Inspiring + Grounded = Elizabeth Gilbert.  I don't have anything that could hold a candle to this in me today, so enjoy!

Thursday, June 5, 2014

Attitude Schmattitude

I remember as a kid that nearly every single classroom would have some variation of a cheesy laminated poster that would invariably have a slogan about Attitude!  Attitude is everything!  It's all about Attitude!  Have a Positive Attitude Today!

And because as a kid I so very often prided myself on being, as they say, too cool for school, I always found them embarrassing and dumb.  For no particular reason, of course - it's just that I was a kid and found most everything that could be put into cheerful poster form at school to be terribly cheesy.  Attitude schmattitude.  Bo-ring.

It's very strange how in some ways, kids are the big cynics and adults are the big open-hearted softies, and it others it's exactly the opposite.  Understanding, valuing, and respecting the massive importance and power of a positive attitude is something I have only come to understand as an adult.  It's also only as an adult how much I've come to understand that attitude is 100% a choice.  It's not always an easy choice, especially when your mind is in a continual habit of having a negative attitude or simply not exercising any power of altering your attitude, but it is a choice, every single damn time.

One of the many benefits of yoga is that as you practice watching your thoughts and detaching yourself from identifying solely with your thoughts and emotions (which change with the breeze), you start to gain an understanding of that choice.  With practice, it gets easier and easier.

It's a continual challenge for me, and some days go better than others, but I always appreciate reminders that it truly is all about attitude - attitude is everything.

I'll close with a quote from one of the many birth stories that has been reminding me of this fact.  In anticipation of the newest members of my family being born soon (but not soon enough for me!), I've been reading bits and pieces of the birth stories at the beginning of Ina May Gaskin's masterpiece, Spiritual Midwifery.

It's amazing for so many reasons - for one, the hippie lingo of the era is truly something to behold - but one of the most common threads I find in these stories and in the philosophies Gaskin and her team of midwives espouse, is that you can choose to have a good experience or a bad experience.  You can choose to identify as pain or sensation.  The mind is more profoundly powerful than any of us know, and so many of these stories are proof of that.  Obviously they deal exclusively with childbirth, but if they can apply these principles to childbirth - how much more easily can we apply the lesson to every other trial and tribulation life throws our way?

This is an excerpt from a woman named Linda's birth story, "Rear Entry," describing the first breech birth performed at The Farm (as opposed to the local hospital).  Dr.

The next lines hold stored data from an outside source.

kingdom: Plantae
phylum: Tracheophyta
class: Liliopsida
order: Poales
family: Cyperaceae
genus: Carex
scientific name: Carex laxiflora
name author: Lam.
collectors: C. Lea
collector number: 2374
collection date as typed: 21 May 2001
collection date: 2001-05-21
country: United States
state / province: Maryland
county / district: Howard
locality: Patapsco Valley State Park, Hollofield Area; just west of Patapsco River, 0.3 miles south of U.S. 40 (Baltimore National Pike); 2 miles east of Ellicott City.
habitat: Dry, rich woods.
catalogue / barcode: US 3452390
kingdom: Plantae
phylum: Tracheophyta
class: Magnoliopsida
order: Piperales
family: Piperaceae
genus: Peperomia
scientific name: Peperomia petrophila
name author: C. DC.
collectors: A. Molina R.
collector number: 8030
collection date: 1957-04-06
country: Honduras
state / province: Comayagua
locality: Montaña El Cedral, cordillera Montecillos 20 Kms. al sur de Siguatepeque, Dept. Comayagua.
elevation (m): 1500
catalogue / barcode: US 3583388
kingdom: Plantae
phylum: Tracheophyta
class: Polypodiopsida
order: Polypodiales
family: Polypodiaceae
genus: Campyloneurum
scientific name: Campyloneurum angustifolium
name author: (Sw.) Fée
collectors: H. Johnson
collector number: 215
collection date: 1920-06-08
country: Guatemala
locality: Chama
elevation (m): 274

Williams, local OB and great partner to the midwives at The Farm, was skeptical about the possibility of a drug-free breech and was attending the birth to be on hand in case of emergency.  Here, Linda is talking about the pressure she felt leading up to the birth.

"I got emotional and teary again, and later Ina May and Margaret came over and said they wanted to know where I was at, because both times Ina May had seen me I had been upset and crying.  Ina May said that The Farm women had a really good reputation with the local hospital because of how they had their babies, and if I started blubbering at everything, how was I going to have a baby without anesthesia?  I realized right then that I had to stop being self-indulgent and straighten up.  I promised them right there that I was going to do it right and they trusted me.  I really believe that any woman has the option to chicken out or not.  I felt like I had made a vow to have a good time at my birthing, and I knew a month ahead of time I was going to have fun.  That left the rest of my pregnancy to look forward to it."

Spoiler alert:  She does indeed have fun.

How amazing is that attitude?  How many people these days do you ever think stop to check themselves and stop being self-indulgent and "straighten up?"  I love it and look at it as a challenge to live up to.